* TEXT PROVIDED:

Results of software projects shall be stored at CNM Repo; CNM System Administrators use those results to install and run the actual software.

Website-core projects

For the purposes of this very wikipage, website-core projects refer to the website projects that are undertaken to make a Cyber website one product. Content, Design, SEO, Software, and WWW projects shall deliver various parts of websites. IA developments shall produce their "skeletons" or "embryos" of their core. Then, website assemblies shall make one product out of all.
Development of any website is rarely a simple and straightforward process. To emerge on the World Wide Web (WWW), any website goes through various product states.
  1. Website as an idea. Any website starts with an idea; it should be imagined first to be developed second. The first idea may be expressed in few words.
  2. Website as a prototype. Before a website emerges on WWW, it exists as its information architectures (or IAs). A separate section of this very wikipage, Website IAs is dedicated to them.
  3. Website as a MVP. In cases of Cyber website development, a minimum viable product (MVP) is an early version of a future website that includes sufficient features to satisfy early adopters. To do so, the website shall have its hub webpages, IA that would be implemented on its software and located on WWW.
  4. Website as a marketable. To serve a part of The funnel, Cyber website shall possess those features that are developed in the Content, Design, SEO, Software, and WWW projects.

* EXERCISES:
#1 From the text on website-core projects, print the passage that begins with the words containing "Development of any" and ends with "located on WWW.".
#2 In the text on website-core projects, what is a minimum viable product in Cyber website development?

* DATASET ENTRIES:

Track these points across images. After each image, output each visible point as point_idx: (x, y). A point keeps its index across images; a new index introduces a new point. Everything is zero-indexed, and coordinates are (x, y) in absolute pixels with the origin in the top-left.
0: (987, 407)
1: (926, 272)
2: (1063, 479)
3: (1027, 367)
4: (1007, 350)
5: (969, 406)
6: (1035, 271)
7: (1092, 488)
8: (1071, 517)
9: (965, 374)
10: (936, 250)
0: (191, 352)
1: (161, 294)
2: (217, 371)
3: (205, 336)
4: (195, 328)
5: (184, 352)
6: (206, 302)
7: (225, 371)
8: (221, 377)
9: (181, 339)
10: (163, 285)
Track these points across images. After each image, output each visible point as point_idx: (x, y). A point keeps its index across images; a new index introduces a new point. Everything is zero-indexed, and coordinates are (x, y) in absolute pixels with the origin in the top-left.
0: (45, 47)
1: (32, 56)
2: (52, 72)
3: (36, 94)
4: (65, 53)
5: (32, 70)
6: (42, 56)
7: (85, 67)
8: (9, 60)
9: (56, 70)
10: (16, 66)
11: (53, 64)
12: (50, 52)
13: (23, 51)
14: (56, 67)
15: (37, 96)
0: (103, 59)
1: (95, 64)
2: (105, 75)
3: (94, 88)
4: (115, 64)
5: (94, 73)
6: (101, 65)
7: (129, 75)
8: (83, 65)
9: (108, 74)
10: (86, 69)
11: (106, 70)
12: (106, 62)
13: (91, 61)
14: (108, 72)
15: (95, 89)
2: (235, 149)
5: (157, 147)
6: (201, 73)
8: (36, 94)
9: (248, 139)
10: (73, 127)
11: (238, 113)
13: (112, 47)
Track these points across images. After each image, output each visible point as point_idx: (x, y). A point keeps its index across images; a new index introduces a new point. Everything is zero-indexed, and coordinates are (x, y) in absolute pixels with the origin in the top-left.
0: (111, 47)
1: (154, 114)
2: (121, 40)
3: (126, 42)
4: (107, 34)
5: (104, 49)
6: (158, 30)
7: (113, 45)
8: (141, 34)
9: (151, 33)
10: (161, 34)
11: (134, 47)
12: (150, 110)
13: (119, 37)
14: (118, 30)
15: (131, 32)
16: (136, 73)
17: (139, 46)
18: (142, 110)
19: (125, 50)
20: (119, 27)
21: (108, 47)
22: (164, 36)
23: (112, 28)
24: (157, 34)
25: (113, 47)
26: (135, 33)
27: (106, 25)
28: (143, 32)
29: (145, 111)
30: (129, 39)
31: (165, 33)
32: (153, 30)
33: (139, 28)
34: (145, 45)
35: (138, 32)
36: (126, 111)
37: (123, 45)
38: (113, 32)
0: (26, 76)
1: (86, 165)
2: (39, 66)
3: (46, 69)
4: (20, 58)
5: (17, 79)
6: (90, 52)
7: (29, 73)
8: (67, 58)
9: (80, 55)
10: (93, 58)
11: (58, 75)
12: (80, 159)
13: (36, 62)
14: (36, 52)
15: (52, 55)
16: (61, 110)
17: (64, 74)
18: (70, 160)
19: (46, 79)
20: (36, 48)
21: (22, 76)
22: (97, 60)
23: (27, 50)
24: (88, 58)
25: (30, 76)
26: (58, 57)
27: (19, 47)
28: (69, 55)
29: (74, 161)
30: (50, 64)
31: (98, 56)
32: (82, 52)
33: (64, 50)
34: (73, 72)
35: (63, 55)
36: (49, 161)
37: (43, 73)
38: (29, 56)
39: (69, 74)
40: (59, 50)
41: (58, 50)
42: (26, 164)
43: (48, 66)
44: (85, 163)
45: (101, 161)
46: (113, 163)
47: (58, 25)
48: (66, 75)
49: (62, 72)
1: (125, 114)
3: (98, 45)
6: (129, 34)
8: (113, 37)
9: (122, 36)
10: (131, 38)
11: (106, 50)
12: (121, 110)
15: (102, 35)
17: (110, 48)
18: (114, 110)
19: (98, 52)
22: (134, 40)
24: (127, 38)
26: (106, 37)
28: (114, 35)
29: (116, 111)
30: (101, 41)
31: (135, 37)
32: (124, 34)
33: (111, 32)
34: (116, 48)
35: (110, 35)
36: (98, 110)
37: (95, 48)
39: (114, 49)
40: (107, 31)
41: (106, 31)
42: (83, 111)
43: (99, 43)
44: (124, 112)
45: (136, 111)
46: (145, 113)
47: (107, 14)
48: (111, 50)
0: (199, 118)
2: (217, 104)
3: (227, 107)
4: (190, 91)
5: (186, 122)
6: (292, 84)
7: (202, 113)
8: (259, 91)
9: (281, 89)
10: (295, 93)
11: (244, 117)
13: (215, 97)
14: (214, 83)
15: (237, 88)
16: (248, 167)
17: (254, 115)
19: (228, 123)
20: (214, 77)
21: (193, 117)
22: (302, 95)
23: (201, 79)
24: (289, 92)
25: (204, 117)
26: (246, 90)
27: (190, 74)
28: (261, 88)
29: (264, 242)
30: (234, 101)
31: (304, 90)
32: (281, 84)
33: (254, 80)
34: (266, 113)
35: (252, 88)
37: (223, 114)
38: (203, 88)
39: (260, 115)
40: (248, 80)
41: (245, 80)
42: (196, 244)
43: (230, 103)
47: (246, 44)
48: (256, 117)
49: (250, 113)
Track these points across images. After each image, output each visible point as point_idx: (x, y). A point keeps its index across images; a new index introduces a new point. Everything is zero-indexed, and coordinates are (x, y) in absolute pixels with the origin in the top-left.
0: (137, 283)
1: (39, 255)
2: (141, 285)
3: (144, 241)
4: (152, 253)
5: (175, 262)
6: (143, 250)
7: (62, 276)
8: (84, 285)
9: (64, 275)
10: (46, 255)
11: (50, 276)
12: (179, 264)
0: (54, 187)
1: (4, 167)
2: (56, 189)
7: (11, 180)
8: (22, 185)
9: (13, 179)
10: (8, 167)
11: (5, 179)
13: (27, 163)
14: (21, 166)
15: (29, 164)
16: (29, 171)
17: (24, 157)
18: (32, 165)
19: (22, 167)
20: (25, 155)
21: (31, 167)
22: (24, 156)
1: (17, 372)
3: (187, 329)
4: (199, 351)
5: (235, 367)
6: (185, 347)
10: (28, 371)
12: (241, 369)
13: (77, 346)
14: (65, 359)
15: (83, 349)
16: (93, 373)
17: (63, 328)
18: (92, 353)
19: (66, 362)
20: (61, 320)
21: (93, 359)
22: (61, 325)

* EXPECTED RESPONSES:
#1
Development of any website is rarely a simple and straightforward process. To emerge on the World Wide Web (WWW), any website goes through various product states.
  1. Website as an idea. Any website starts with an idea; it should be imagined first to be developed second. The first idea may be expressed in few words.
  2. Website as a prototype. Before a website emerges on WWW, it exists as its information architectures (or IAs). A separate section of this very wikipage, Website IAs is dedicated to them.
  3. Website as a MVP. In cases of Cyber website development, a minimum viable product (MVP) is an early version of a future website that includes sufficient features to satisfy early adopters. To do so, the website shall have its hub webpages, IA that would be implemented on its software and located on WWW.

#2 An early version of a future website that includes sufficient features to satisfy early adopters.